Stan Carey is a freelance editor, proofreader and writer from the west of Ireland. Trained as a scientist and TEFL teacher, he writes about language, words, books and more on Sentence first, Macmillan Dictionary Blog and elsewhere. He tweets at @StanCarey.


  • Great post, Stan! I hesitate myself often with negative “anymore” and stop to ponder whether I want the solid or open spelling. Positive anymore, on the other hand, has an informal ring but is well-established among all US speakers. The collocation “Seems like anymore” gets nearly 2 million Google hits. Seems like anymore anyone can use anymore this way.

  • Orin: It’s no wonder these phrases’ spelling proves awkward even to native speakers, given their mixed and changing forms in different contexts.
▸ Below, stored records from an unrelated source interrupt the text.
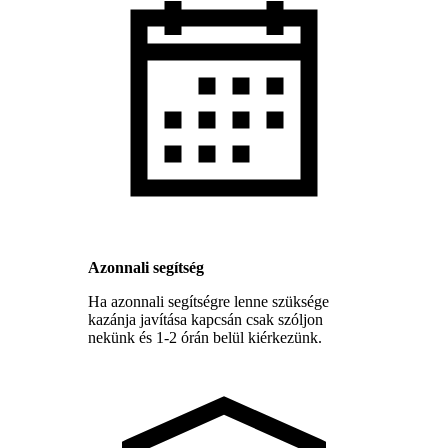
Azonnali segítség
Ha azonnali segítségre lenne szüksége
kazánja javítása kapcsán csak szóljon
nekünk és 1-2 órán belül kiérkezünk.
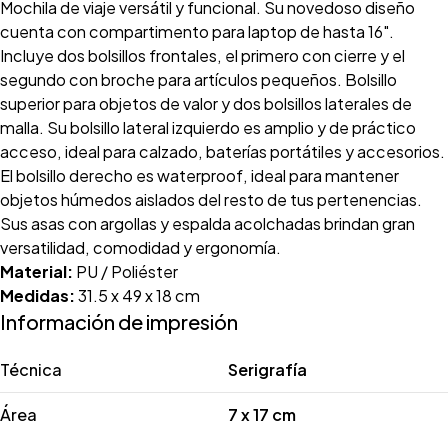
Mochila de viaje versátil y funcional. Su novedoso diseño
cuenta con compartimento para laptop de hasta 16".
Incluye dos bolsillos frontales, el primero con cierre y el
segundo con broche para artículos pequeños. Bolsillo
superior para objetos de valor y dos bolsillos laterales de
malla. Su bolsillo lateral izquierdo es amplio y de práctico
acceso, ideal para calzado, baterías portátiles y accesorios.
El bolsillo derecho es waterproof, ideal para mantener
objetos húmedos aislados del resto de tus pertenencias.
Sus asas con argollas y espalda acolchadas brindan gran
versatilidad, comodidad y ergonomía.
Material:
PU / Poliéster
Medidas:
31.5 x 49 x 18 cm
Información de impresión
Técnica
Serigrafía
Área
7 x 17 cm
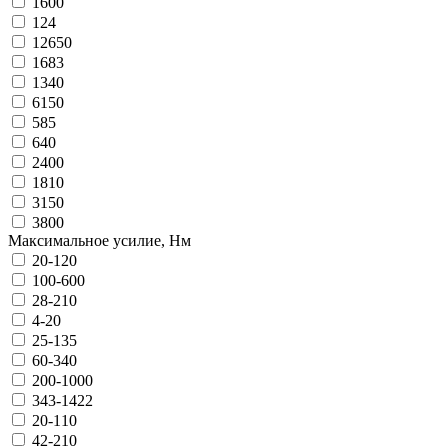
1600
124
12650
1683
1340
6150
585
640
2400
1810
3150
3800
Максимальное усилие, Нм
20-120
100-600
28-210
4-20
25-135
60-340
200-1000
343-1422
20-110
42-210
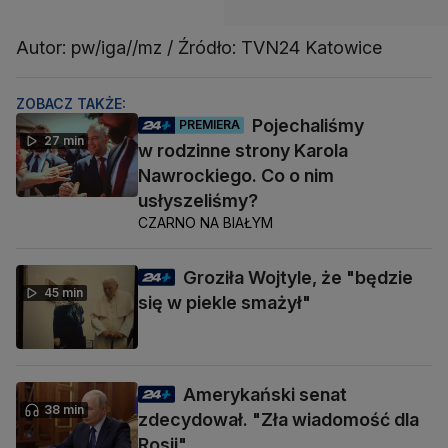
Autor: pw/iga//mz / Źródło: TVN24 Katowice
ZOBACZ TAKŻE:
Pojechaliśmy
PREMIERA
27 min
w rodzinne strony Karola
Nawrockiego. Co o nim
usłyszeliśmy?
CZARNO NA BIAŁYM
Groziła Wojtyle, że "będzie
45 min
się w piekle smażył"
Amerykański senat
38 min
zdecydował. "Zła wiadomość dla
Rosji"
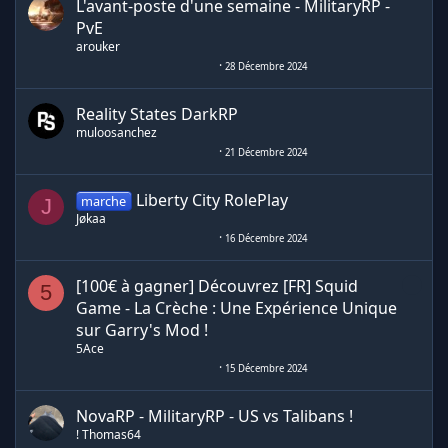
L'avant-poste d'une semaine - MilitaryRP -
PvE
arouker
28 Décembre 2024
Reality States DarkRP
muloosanchez
21 Décembre 2024
Liberty City RolePlay
marche
J
Jøkaa
16 Décembre 2024
[100€ à gagner] Découvrez [FR] Squid
5
Game - La Crèche : Une Expérience Unique
sur Garry's Mod !
5Ace
15 Décembre 2024
NovaRP - MilitaryRP - US vs Talibans !
! Thomas64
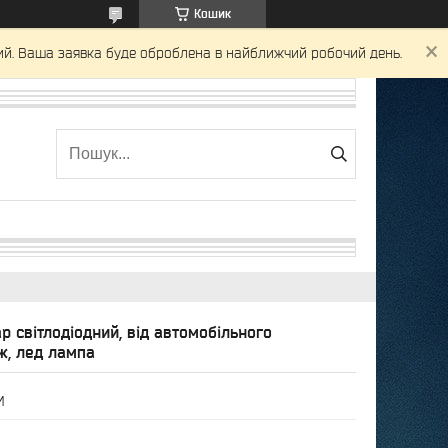
Кошик
ний. Ваша заявка буде оброблена в найближчий робочий день.
тар світлодіодний, від автомобільного
ж, лед лампа
M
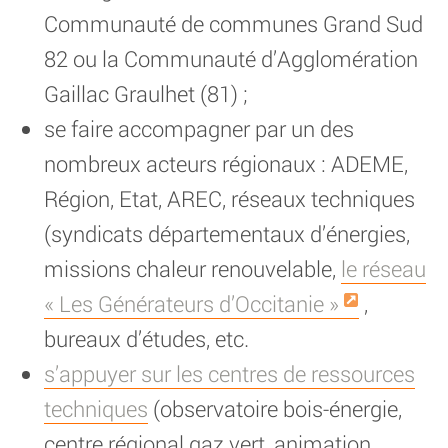
Communauté de communes Grand Sud
82 ou la Communauté d’Agglomération
Gaillac Graulhet (81) ;
se faire accompagner par un des
nombreux acteurs régionaux : ADEME,
Région, Etat, AREC, réseaux techniques
(syndicats départementaux d’énergies,
missions chaleur renouvelable,
le réseau
« Les Générateurs d’Occitanie »
,
bureaux d’études, etc.
s’appuyer sur les centres de ressources
techniques
(observatoire bois-énergie,
centre régional gaz vert, animation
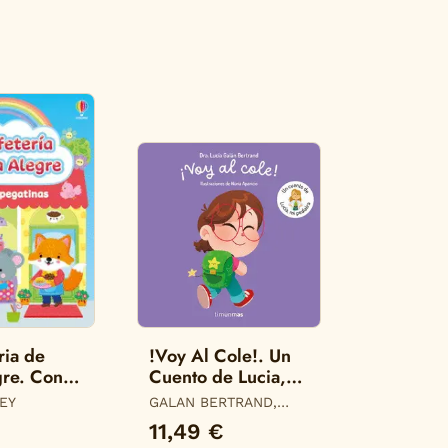
ria de
!Voy Al Cole!. Un
gre. Con
Cuento de Lucia,
tinas
mi Pediatra
LEY
GALAN BERTRAND,
LUCIA
11,49 €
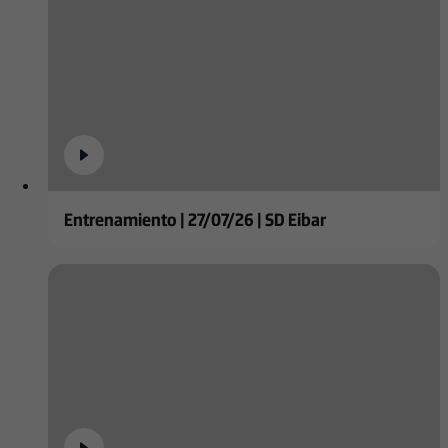
Entrenamiento | 27/07/26 | SD Eibar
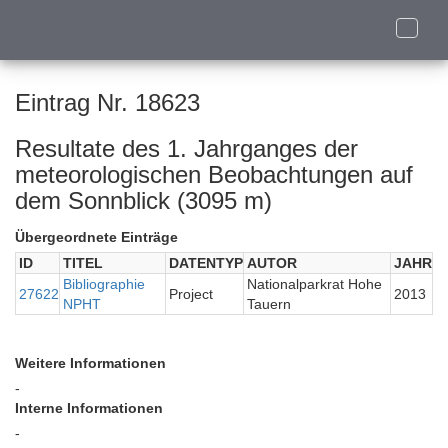
Toggle
naviga
Eintrag Nr. 18623
Resultate des 1. Jahrganges der
meteorologischen Beobachtungen auf
dem Sonnblick (3095 m)
Übergeordnete Einträge
ID
TITEL
DATENTYP
AUTOR
JAHR
Bibliographie
Nationalparkrat Hohe
27622
Project
2013
NPHT
Tauern
Weitere Informationen
-
Interne Informationen
-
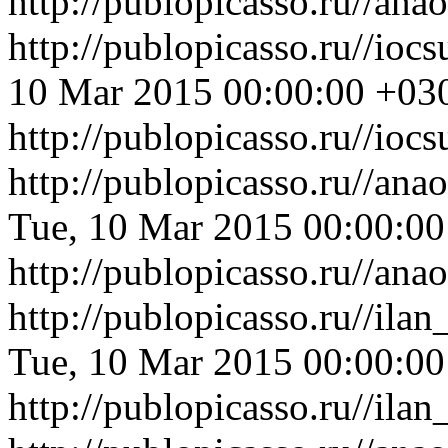
http://publopicasso.ru//a
http://publopicasso.ru//io
10 Mar 2015 00:00:00 +03
http://publopicasso.ru//io
http://publopicasso.ru//an
Tue, 10 Mar 2015 00:00:0
http://publopicasso.ru//an
http://publopicasso.ru//ila
Tue, 10 Mar 2015 00:00:0
http://publopicasso.ru//ila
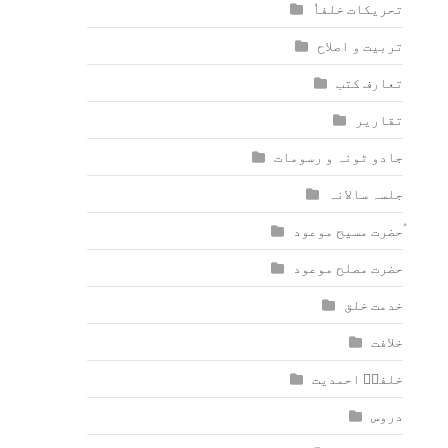
تحریکات خلفاٗ
تربیت و اصلاح
تعارف کتب
تقاریر
جادو ٹونہ و رسومات
جلسہ سالانہ
ٰؑحضرت مسیح موعود
حضرت مصلح موعود
خدمت خلق
خلافت
خلفاؑ احمدیت
دروس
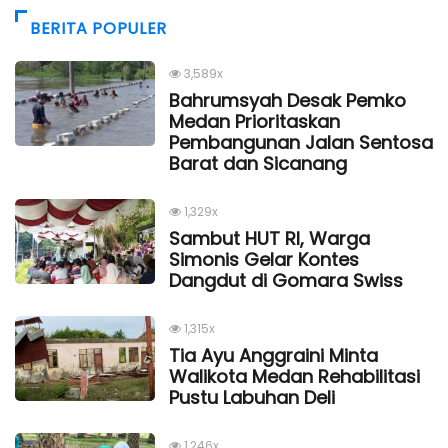
BERITA POPULER
3,589x
Bahrumsyah Desak Pemko
Medan Prioritaskan
Pembangunan Jalan Sentosa
Barat dan Sicanang
1,329x
Sambut HUT RI, Warga
Simonis Gelar Kontes
Dangdut di Gomara Swiss
1,315x
Tia Ayu Anggraini Minta
Walikota Medan Rehabilitasi
Pustu Labuhan Deli
1,246x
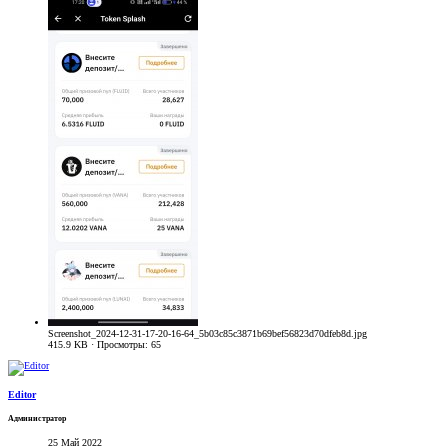
Screenshot_2024-12-31-17-20-16-64_5b03c85c3871b69bef56823d70dfeb8d.jpg
415.9 KB · Просмотры: 65
Editor
Администратор
25 Май 2022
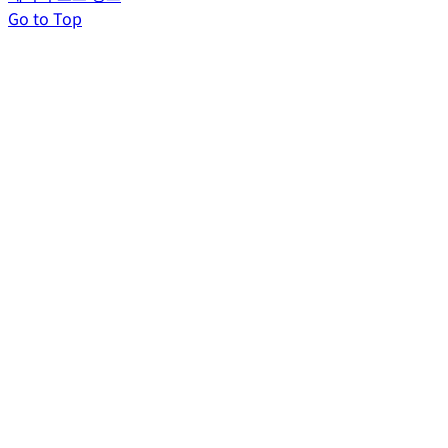
Go to Top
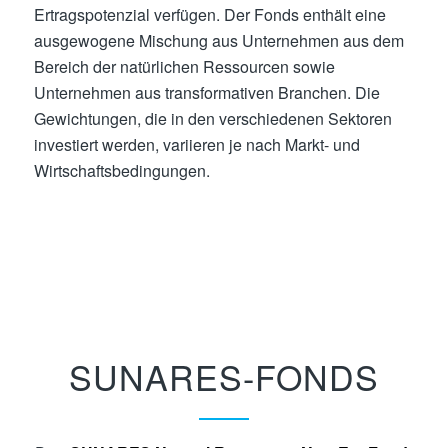
Ertragspotenzial verfügen. Der Fonds enthält eine
ausgewogene Mischung aus Unternehmen aus dem
Bereich der natürlichen Ressourcen sowie
Unternehmen aus transformativen Branchen. Die
Gewichtungen, die in den verschiedenen Sektoren
investiert werden, variieren je nach Markt- und
Wirtschaftsbedingungen.
SUNARES-FONDS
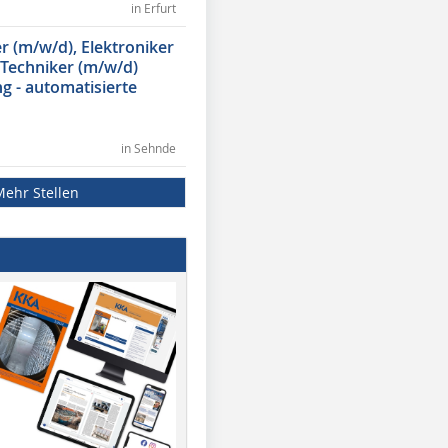
in Erfurt
 (m/w/d), Elektroniker
 Techniker (m/w/d)
g - automatisierte
in Sehnde
Mehr Stellen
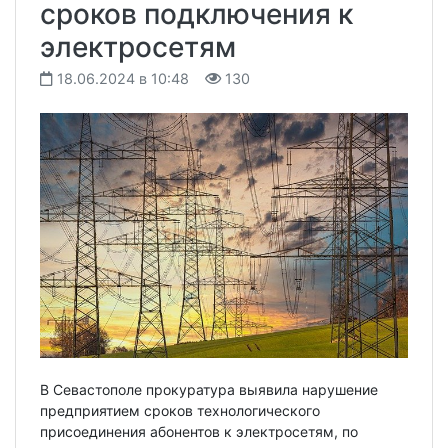
сроков подключения к
электросетям
18.06.2024 в 10:48
130
В Севастополе прокуратура выявила нарушение
предприятием сроков технологического
присоединения абонентов к электросетям, по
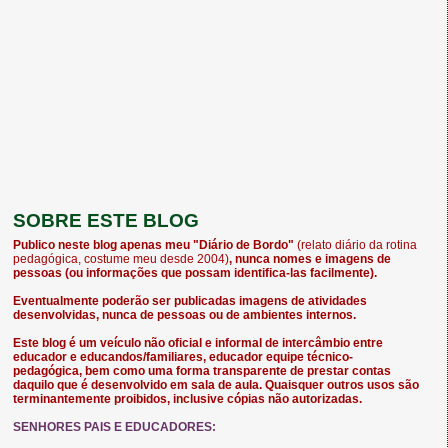
SOBRE ESTE BLOG
Publico neste blog apenas meu "Diário de Bordo"
(relato diário da rotina
pedagógica, costume meu desde 2004)
, nunca nomes e imagens de
pessoas (ou informações que possam identifica-las facilmente).
Eventualmente poderão ser publicadas imagens de atividades
desenvolvidas, nunca de pessoas ou de ambientes internos.
Este blog é um veículo não oficial e informal de intercâmbio entre
educador e educandos/familiares, educador equipe técnico-
pedagógica, bem como uma forma transparente de prestar contas
daquilo que é desenvolvido em sala de aula. Quaisquer outros usos são
terminantemente proibidos, inclusive cópias não autorizadas.
SENHORES PAIS E EDUCADORES:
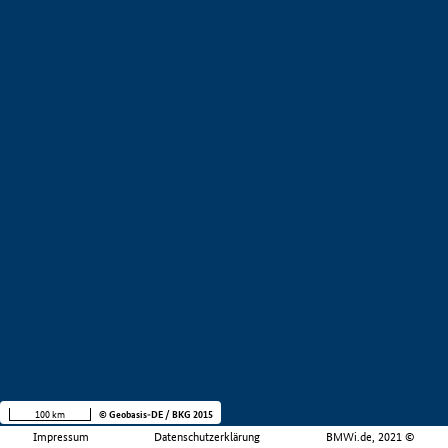
100 km
© Geobasis-DE / BKG 2015
Impressum
Datenschutzerklärung
BMWi.de, 2021 ©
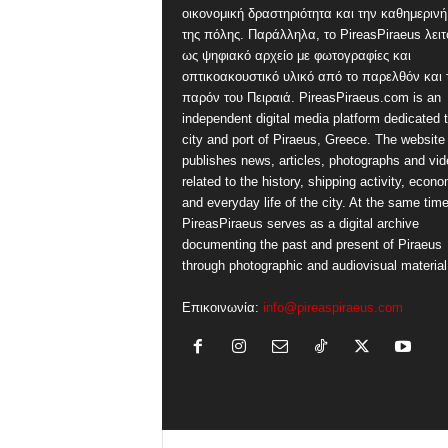
οικονομική δραστηριότητα και την καθημερινή
της πόλης. Παράλληλα, το PireasPiraeus λειτ
ως ψηφιακό αρχείο με φωτογραφίες και
οπτικοακουστικό υλικό από το παρελθόν και 
παρόν του Πειραιά. PireasPiraeus.com is an
independent digital media platform dedicated t
city and port of Piraeus, Greece. The website
publishes news, articles, photographs and vi
related to the history, shipping activity, econ
and everyday life of the city. At the same time
PireasPiraeus serves as a digital archive
documenting the past and present of Piraeus
through photographic and audiovisual material
Επικοινωνία:
info@pireaspiraeus.com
Positive anymore occurs in dialects around me, but I associate “Seems like anymore” with AmE especially.

    Edward: It would appear so, though I happily ignore MS Word’s blue squiggles when they contradict my own grammatical preferences or those of the prose I’m editing.

  • Stan, You say that “everyday and every day may cause trouble, but the distinction, once learned, is straightforward”. This strongly suggests that there is a right and a wrong, and I would never dream of mixing them up, myself. But I think the distinction is being lost, and ‘everyday’ is becoming commonplace for both meanings. The line from a sofa advert “dfs: making everyday more comfortable”, plays on the distinction – at least I hope it does. But there are hundreds of corpus lines showing that the difference is disappearing, e.g. “Online shopping is available all day, everyday”. I took a sample of 500 occurrences of ‘everyday’ in ukWaC, and found that about 60 of these are used ‘wrongly’ – “You learn something everyday”; “I drive past there everyday” etc. – that’s 12%. The ukWaC corpus is some years old and I’d guess that the trend has been speeding up since, such that the two-word version ‘every day’ will eventually vanish. The question for an online dictionary, which CAN update a word whenever it likes, is when to give up on a distinction and go with the flow. This time has not yet come, of course for the ‘everyday’/’every day’ distinction, which is still alive and kicking. But for how long?

  • Gill, that’s surprising and very interesting. I wouldn’t have guessed the figure is so high, and it does seem to suggest the distinction’s days are numbered for many speakers. Whether the advertising slogan “dfs: making everyday more comfortable” is a pun or not, it will probably contribute a little to the trend!

    Erin, thanks for reporting from east US. DARE says the usage is widespread, but I guess it’s not common in some areas.

  • I think it’s important to separate the spelling question (any more vs. anymore) clearly from the polarity question (negative vs. positive any more/anymore), though both originated in the U.S. For myself, although a Yank of the Yanks, I use neither, probably because I come from a linguistically conservative part of the country, the Northeast. (No, that does not make me half a Brit; just ask a real Brit.)

    For me, the spelling anymore falsely suggests an indefinite pronoun pronounced with a stress on the first syllable, as in anything, anyone, anywhere etc., whereas anymore is in fact still stressed as two words even when written as one word, and is obviously an adverb rather than a pronoun. As for positive anymore, I can no more say it than I can say “Anybody doesn’t go there” rather than “Nobody goes there”, a different kind of polarity violation.

    So when Orin says positive anymore is well established among all Americans, he is in error. I would guess that the anymore spelling will become the standard U.S. spelling eschewed by the rest of the Anglosphere when the old farts like me have died off, whereas the positive use will probably not take over even the whole U.S., though it may well spread outside it: it is still too alien to those of us who don’t use it.

  • John: Thanks, as always, for your insights. I see what you mean about the pronunciation of anymore, though the spelling doesn’t suggest that stress to me, for whatever reason. I agree that even if positive anymore continues to spread, it will be resisted by some speakers as too strange and counterintuitive.